十兵衛両断
荒山徹,新潮社,2003,365p.

 柳生家と朝鮮のかかわりをテーマとした短編集である。冒頭の『十兵衛両断』と最後の『剣法正宗遡源』は呼応している。時代は,文禄ノ役から徳川初期までの約60年間で登場するのは柳生宗矩,父の宗巌,子の十兵衛,宗冬,弟の巌勝らである。しかし,本当に強いのは別の連中であって,世俗的な宗矩が終始虚仮にされ,恵まれない若い剣士たちが活躍するのがよい。

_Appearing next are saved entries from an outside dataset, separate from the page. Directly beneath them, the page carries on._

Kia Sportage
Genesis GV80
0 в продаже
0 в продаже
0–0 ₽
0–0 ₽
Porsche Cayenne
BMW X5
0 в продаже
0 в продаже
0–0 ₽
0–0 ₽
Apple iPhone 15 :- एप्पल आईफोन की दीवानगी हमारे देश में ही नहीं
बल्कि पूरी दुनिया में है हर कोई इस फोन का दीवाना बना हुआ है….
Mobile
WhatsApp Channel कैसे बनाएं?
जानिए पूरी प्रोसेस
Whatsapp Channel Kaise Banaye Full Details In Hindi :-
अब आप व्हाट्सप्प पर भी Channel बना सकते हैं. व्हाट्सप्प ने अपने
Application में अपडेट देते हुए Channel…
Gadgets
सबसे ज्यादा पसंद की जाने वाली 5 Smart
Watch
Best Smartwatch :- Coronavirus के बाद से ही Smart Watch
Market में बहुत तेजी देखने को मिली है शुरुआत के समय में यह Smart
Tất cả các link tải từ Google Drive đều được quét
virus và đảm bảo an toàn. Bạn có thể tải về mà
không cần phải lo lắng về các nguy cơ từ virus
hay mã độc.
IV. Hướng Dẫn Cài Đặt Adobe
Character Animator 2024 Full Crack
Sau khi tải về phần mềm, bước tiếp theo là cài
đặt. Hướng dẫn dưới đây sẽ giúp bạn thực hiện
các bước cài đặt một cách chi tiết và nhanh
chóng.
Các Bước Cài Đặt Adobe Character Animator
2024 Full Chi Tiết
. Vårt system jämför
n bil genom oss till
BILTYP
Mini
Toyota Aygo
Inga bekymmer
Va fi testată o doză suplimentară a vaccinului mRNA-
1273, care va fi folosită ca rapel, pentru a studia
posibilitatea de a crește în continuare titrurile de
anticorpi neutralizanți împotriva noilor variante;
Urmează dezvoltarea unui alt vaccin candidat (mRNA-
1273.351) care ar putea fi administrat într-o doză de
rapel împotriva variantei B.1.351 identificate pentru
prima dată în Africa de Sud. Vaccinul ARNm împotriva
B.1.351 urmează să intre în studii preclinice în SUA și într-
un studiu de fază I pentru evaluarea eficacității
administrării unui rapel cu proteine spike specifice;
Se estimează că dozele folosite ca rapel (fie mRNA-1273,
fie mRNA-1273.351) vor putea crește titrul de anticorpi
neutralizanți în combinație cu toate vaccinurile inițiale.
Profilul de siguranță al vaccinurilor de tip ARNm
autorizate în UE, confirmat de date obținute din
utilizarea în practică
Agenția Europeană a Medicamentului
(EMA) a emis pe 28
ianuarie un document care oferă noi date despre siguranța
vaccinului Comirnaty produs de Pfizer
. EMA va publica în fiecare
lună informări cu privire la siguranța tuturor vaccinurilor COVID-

 読み始めてたちまち引き込まれ,最後まで一気に読んでしまった。何度も読み返した。大きな事件や人物像は史実そのままであり,朝鮮史の勉強もできる。しかし,とんでもない妖術と凄まじい斬り合いからなる想像力豊かな伝奇小説となっている。主な登場人物はみな一筋縄ではいかないし,その行動にはそれぞれ深い意味を持たせられている。読むうちに誰しも思い浮かべるのは山田風太郎であろう。山田風太郎は,柳生十兵衛を二度死なせたが,荒山徹の柳生十兵衛は三度死ぬことになる。山田風太郎亡き後で,最も期待される時代作家である。